Up to this point, most ether ETFs have provided only price exposure without staking, although some asset managers, such as Grayscale, have recently introduced ETFs featuring staking capabilities. Jacobs noted that this gap may have deterred some crypto-native investors from transferring assets into exchange-traded funds.
“Certain investors who already possess ether directly were staking it and were hesitant to transition to an exchange-traded product due to the potential loss of that feature,” he explained. "By incorporating staking, the ETF enables investors to retain the benefits of staking while also gaining the operational advantages of an ETF structure.”
These benefits encompass institutional-grade custody, the capability to trade via conventional brokerage accounts, and integration with standard portfolio allocations alongside stocks and bonds.
The product may also attract certain institutional investors who favor assets that generate income or cash flow.
“For some institutions, evaluating an investment involves considering it from a cash flow standpoint,” Jacobs stated. Staking rewards may enhance the comparability of ether to other assets within portfolio models.
Read more: Crypto ETFs with staking can supercharge returns but they may not be for everyone
BlackRock anticipates interest in the product from a diverse group of investors, including individual traders, financial advisors, and institutional allocators such as hedge funds and family offices.
The fund includes a 0.25% sponsor fee, although BlackRock is temporarily waiving part of the fee for the first year, reducing it to 0.12% on the first $2.5 billion in assets. Jacobs mentioned that the temporary discount is designed to facilitate the product’s uptake during its initial months.
Despite the expansion of crypto investment products, allocations to digital assets remain relatively limited in traditional portfolios. Institutions generally allocate in the “low single digits,” frequently around 1% to 2%, according to Jacobs. At these levels, he stated, the risk contribution of bitcoin or other digital assets can be comparable to the exposure investors already accept from major technology stocks within diversified portfolios.

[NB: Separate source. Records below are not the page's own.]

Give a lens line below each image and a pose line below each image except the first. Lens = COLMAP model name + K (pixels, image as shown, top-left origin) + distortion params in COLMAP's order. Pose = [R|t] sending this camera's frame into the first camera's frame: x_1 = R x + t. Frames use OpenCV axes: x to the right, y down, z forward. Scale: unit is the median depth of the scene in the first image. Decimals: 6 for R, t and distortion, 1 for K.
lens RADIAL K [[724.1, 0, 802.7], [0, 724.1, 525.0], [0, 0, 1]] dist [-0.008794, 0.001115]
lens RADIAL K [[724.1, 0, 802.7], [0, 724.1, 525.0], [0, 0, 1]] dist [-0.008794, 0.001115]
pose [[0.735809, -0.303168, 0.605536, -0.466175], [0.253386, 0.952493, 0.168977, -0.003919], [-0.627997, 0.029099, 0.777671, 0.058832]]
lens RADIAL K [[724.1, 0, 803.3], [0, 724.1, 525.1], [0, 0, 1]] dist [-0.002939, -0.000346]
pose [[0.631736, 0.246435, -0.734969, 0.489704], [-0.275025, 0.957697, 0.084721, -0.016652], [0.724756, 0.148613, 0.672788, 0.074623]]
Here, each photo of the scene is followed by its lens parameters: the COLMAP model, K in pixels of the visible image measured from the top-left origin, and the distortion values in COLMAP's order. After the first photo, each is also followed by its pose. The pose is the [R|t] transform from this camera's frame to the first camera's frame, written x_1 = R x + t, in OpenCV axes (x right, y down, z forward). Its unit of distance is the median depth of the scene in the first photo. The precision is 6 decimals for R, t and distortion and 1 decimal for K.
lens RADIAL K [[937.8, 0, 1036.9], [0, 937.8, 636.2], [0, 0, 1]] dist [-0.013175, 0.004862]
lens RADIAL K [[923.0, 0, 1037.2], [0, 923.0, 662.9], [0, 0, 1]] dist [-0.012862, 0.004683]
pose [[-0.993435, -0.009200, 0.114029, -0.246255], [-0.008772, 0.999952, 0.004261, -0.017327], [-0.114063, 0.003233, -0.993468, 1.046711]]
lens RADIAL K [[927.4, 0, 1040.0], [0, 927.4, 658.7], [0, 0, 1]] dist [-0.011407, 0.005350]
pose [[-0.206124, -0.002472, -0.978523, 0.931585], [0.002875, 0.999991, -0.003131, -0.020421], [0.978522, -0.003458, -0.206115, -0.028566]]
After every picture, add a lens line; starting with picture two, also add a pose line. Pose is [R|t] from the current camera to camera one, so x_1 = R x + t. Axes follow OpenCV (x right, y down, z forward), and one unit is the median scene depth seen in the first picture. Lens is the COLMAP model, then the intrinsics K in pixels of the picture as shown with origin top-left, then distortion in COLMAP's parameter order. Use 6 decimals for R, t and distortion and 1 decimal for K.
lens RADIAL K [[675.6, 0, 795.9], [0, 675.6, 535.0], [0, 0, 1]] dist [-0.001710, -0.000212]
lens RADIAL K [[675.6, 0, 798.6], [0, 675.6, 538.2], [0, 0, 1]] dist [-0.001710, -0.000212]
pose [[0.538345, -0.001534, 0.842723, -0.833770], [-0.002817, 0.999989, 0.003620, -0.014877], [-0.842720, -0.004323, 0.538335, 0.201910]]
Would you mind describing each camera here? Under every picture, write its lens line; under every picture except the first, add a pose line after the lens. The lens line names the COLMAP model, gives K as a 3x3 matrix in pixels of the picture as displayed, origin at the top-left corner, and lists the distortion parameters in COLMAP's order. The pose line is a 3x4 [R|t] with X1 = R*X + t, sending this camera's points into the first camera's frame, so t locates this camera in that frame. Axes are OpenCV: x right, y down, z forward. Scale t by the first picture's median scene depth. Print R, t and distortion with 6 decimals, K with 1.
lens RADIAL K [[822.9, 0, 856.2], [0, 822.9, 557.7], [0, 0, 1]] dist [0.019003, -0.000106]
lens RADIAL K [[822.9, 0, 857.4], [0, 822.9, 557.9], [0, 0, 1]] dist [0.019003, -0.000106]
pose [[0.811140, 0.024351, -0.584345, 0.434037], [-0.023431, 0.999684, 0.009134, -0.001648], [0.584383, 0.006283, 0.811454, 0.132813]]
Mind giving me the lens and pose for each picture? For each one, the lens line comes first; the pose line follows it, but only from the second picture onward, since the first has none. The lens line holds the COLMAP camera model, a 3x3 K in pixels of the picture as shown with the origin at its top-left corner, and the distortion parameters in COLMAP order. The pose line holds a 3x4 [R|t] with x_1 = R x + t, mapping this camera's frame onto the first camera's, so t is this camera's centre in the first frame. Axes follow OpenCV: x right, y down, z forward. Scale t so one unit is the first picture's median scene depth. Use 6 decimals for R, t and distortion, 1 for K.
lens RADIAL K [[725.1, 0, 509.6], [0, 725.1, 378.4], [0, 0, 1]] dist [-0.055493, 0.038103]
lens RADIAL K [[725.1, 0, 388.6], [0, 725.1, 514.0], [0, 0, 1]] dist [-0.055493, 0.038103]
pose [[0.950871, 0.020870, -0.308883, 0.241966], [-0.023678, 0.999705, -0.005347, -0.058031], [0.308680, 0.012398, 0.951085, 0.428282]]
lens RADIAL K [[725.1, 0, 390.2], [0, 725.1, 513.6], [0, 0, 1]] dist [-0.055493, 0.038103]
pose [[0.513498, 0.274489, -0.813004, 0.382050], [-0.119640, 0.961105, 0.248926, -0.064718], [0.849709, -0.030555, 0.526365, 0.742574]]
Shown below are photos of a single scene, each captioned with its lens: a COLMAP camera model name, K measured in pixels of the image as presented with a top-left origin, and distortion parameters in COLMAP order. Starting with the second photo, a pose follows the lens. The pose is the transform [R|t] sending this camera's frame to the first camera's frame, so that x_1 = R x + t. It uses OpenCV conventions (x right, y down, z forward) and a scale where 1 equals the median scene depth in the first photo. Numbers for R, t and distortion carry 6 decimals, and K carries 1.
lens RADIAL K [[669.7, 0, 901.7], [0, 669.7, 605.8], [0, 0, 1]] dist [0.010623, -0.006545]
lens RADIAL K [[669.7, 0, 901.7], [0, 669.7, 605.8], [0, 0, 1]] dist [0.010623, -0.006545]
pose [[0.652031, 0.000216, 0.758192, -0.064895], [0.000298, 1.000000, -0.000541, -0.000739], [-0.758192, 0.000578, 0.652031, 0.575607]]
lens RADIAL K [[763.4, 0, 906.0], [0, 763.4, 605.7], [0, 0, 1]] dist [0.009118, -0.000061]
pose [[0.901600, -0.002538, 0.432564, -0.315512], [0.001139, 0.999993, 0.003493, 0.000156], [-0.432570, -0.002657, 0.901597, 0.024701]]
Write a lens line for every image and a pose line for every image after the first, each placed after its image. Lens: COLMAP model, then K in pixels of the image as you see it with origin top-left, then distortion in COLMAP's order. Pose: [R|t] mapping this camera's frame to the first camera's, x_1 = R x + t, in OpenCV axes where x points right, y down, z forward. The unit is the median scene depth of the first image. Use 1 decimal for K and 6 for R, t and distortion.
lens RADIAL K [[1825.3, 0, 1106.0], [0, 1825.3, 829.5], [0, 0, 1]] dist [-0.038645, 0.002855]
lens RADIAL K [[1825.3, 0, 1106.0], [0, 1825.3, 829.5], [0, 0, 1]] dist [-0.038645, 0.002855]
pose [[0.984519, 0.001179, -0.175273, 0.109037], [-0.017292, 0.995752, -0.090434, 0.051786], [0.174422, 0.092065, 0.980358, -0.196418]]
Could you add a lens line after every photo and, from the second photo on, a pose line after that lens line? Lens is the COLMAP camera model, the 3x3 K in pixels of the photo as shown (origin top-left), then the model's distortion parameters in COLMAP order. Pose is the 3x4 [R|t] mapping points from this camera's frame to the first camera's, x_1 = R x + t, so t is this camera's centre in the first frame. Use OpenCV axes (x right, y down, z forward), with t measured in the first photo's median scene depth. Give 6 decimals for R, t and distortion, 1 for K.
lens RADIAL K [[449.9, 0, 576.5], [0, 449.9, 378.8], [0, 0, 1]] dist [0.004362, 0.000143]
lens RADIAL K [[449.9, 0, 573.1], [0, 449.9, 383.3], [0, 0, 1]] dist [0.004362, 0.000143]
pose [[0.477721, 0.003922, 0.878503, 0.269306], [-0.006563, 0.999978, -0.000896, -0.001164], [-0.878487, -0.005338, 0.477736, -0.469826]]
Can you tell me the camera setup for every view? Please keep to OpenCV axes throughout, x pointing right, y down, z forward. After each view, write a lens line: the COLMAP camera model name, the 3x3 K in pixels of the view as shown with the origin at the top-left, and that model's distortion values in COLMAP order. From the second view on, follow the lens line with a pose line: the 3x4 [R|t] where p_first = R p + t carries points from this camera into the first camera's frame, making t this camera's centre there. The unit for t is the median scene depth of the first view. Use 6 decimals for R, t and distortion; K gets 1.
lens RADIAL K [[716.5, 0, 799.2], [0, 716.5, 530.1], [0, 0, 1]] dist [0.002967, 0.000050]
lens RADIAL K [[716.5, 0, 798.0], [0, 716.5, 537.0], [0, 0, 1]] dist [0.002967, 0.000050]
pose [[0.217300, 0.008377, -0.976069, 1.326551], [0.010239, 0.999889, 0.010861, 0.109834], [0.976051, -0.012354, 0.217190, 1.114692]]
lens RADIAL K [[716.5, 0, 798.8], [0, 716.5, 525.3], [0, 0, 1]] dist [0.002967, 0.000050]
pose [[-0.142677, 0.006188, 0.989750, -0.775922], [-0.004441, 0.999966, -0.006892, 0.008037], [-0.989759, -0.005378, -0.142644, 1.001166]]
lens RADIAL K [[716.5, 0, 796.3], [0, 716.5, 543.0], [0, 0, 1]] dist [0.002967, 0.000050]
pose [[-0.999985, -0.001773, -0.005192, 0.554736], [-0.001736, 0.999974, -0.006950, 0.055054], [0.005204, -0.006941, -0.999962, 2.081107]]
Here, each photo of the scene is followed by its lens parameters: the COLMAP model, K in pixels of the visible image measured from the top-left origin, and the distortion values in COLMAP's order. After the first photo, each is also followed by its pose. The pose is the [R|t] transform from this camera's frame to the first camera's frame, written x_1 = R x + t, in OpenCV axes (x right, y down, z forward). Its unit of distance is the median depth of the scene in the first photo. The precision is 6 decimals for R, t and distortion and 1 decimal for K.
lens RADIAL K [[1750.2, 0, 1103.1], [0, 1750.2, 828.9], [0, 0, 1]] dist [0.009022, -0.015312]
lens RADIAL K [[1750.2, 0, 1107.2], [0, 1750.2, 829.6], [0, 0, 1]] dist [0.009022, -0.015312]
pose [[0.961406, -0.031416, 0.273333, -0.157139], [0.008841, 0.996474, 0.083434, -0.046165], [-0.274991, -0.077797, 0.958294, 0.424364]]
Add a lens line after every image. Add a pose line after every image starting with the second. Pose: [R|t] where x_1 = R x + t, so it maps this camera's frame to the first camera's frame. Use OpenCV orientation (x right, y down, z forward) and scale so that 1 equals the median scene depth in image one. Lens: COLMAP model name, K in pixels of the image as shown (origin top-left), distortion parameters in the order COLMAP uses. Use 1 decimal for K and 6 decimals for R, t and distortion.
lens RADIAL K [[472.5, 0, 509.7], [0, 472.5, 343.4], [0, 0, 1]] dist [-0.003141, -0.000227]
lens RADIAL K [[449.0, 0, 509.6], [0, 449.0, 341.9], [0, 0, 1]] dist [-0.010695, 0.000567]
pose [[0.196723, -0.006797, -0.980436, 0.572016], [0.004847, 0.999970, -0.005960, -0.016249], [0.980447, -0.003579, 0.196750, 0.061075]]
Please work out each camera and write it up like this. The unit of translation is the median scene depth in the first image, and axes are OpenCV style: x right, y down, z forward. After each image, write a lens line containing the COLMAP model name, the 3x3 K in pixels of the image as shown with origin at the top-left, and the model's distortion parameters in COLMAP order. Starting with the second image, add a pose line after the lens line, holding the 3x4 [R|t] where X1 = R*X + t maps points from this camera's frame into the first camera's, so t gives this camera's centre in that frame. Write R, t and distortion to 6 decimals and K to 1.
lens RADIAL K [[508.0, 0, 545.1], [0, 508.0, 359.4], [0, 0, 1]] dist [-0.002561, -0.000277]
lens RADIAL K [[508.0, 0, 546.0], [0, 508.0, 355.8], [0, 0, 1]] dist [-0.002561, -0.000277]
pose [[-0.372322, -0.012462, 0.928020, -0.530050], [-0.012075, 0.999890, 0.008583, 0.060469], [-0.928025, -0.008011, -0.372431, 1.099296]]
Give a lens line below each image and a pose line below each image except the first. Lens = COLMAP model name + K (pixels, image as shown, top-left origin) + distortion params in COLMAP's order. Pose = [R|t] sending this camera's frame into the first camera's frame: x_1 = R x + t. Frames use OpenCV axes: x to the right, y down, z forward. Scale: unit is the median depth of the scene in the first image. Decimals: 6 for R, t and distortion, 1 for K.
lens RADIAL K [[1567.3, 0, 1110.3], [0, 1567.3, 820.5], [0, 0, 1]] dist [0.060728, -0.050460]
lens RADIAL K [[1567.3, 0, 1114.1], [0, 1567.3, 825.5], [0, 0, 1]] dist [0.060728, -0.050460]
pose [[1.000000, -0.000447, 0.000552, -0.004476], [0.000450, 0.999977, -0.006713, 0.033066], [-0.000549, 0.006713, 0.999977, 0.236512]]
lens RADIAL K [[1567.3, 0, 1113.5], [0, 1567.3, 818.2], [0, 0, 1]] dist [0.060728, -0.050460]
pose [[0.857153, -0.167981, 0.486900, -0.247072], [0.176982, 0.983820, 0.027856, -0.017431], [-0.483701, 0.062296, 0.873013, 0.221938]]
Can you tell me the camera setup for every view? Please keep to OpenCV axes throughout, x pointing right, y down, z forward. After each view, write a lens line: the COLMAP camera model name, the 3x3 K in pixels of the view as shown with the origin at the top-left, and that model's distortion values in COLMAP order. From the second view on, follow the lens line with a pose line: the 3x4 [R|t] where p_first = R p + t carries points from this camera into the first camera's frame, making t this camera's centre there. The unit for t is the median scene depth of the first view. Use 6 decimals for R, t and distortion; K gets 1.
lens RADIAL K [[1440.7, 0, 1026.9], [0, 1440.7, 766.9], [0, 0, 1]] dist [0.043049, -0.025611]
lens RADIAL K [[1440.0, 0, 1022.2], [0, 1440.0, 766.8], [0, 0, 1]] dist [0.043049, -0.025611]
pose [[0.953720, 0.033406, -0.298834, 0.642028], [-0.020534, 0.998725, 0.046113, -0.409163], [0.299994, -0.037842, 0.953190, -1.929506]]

BlackRock has swiftly established itself as one of the largest entities in crypto investment products. The firm manages approximately $130 billion across crypto-related exchange-traded products, tokenized liquidity funds, and stablecoin reserve management. According to the company, iShares captured about 95% of inflows into digital asset ETPs in 2025.
For the time being, Jacobs noted that the firm is concentrated on enhancing the adoption of its existing crypto products, particularly bitcoin and ether, as many investors are still familiarizing themselves with the asset class.
“We are still in the early stages of digital asset ETF adoption,” he remarked. “For numerous investors, this represents the initial step.”